I would rather perish gloriously than pass for a gentleman on campus. Not because I lack manners. But because the price is criminal, and the interest compounds daily.

Campus gentlemanhood is not a personality. It is a subscription. One you never knowingly activate, yet the charges keep appearing.

Allow me to explain. Slowly. Like the walk of a lady in high heels across cracked campus pavements found everywhere – from Nairobi to New York.

You are already late for a lecture. The professor dislikes lateness in ways that eventually affect your grade. Your attendance record hangs by a thread thinner than free campus Wi-Fi.

Then fate intervenes. A lady comrade appears. Elegant.

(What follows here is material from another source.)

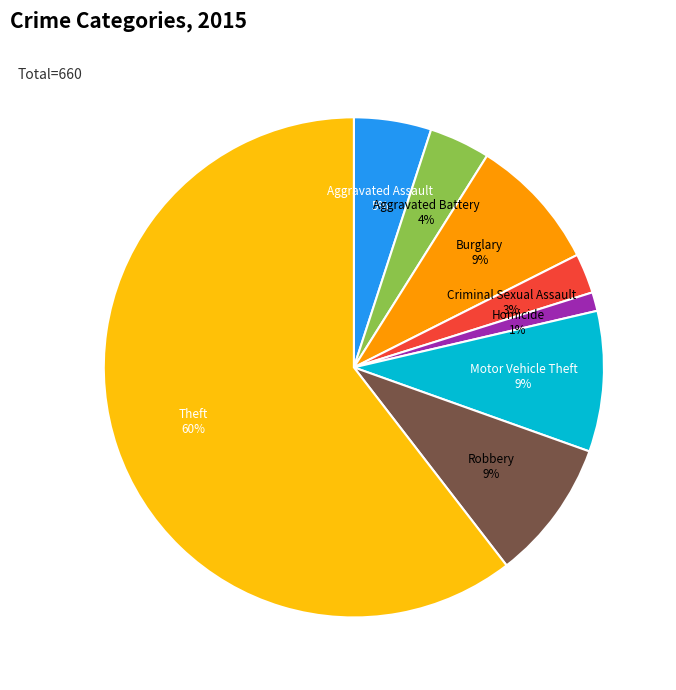

To the nearest percent, what is the average slice percentage?

12%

Balanced on heels designed to challenge physics.

If you are chasing the gentleman badge, you must stop. You must match her pace. A pace slower than a campus tour group with no destination. A pace that mocks urgency.

You can neither jog nor excuse yourself. You must stroll. And you must talk.

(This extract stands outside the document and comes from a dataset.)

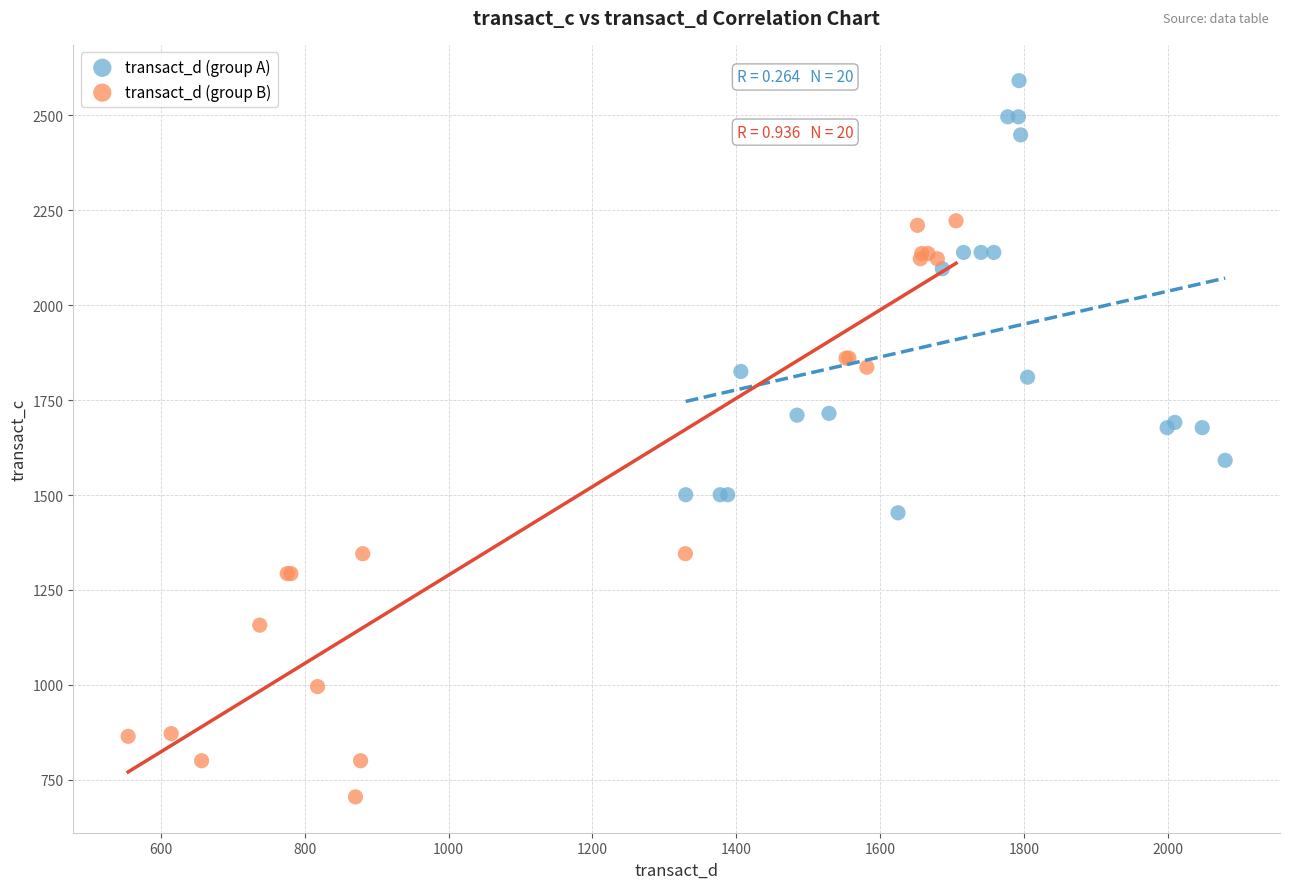

Which series contains the lowest Y value?

transact_d (group B)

The dangerous art of conversation

Gentlemen, it is believed, never run out of stories. They generate conversation the way vending machines generate regret – effortlessly.

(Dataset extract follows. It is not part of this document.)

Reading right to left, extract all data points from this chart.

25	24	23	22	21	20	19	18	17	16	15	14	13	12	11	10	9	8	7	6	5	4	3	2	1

Every campus has its buzzwords experts.

In America, majors and minors. Well, in Britain, dissertations. In Asia, workload trauma is disguised as humility. In Kenya, comrades talk about the politics and even boring topics such as rocks for geology students.

They explain things no one asked for. With enthusiasm. With diagrams.

They will take you back millions of years – before continents split, before student loans, before your lecture mattered.

Nothing drains romance faster than an unsolicited lecture. Nothing. Except perhaps a detailed account of an all-nighter that achieved nothing.

Conversation is dangerous. Because conversation leads to comfort. Comfort leads to suggestions. Suggestions lead to food.

Food is where gentlemen go bankrupt.

Strategic silence and the exit plan

Seasoned survivors know this. They practise silence. Strategic silence.

You walk together. and nod occasionally. You deploy a carefully tuned “Mmh”.

Not encouraging. Not dismissive. Just neutral enough to dissolve ideas gently.

When danger escalates, you activate the exit plan. You mention a friend – a very real imaginary friend – who has saved you a seat.

Front row. Near the corridor. Urgent.

Then comes the masterstroke. You offer her the seat.

Peak gentleman behaviour. High honour. Minimal cost. No receipt.

You walk away knowing that somewhere nearby – a cafeteria, a food court, a student centre – affordable joy exists.

Samosas. Hot dogs. Chips. Rice bowls.

No campus on earth has ever recorded an allergy to hunger.

Hunger always wins

Campus life revolves around food. Hunger speaks louder than romance.

Why should a student pretend fullness because someone attractive is watching?
Why should asking for extra rice or extra ugali (cornmeal) feel like a moral failure?

Gentlemen are expected to be satisfied immediately. They eat slowly. Delicately.
And, tragically, leave food on the plate.

Leaving food is an advanced skill. Freshmen attempt it. They fail, then adapt. They abandon the dream.

For three weeks, the new comrade pretends. Formal shoes. Buttoned shirts. Polished manners.

Then reality arrives. Mid-semester. With unpaid fees and shrinking meal plans.

Soon, he discovers affordable eateries with names that sound unofficial. He switches to jeans.
The formal shoes disappear forever.

This is not rebellion. It is economics.

The seasoned comrade’s truth

Meet the seasoned comrade. He is tired. When he meets a lady, stories are scarce. Energy is rationed.

If he speaks, he speaks of stress. Deadlines. Projects that took ten hours and still failed.

Engineers are the global champions here. They narrate suffering with pride – every error, every redraw, every near success.

At this point, the lady prays. Not for romance. But for the interruption.

Campus is not a romantic comedy. It is a situational comedy. Nobody wrote the jokes. They just keep happening.

The real gentleman, if one exists, is not the one who walks slowly, talks endlessly, or leaves food uneaten.

READ ALSO: 10 Steps to Getting a Campus Girl Go Out With You…Or Not

He is the one who knows when to excuse himself. When to save money. When to eat without shame.

Campus has taught me one universal truth: gentlemanhood is admirable. But hunger is undefeated. And lectures wait for no one.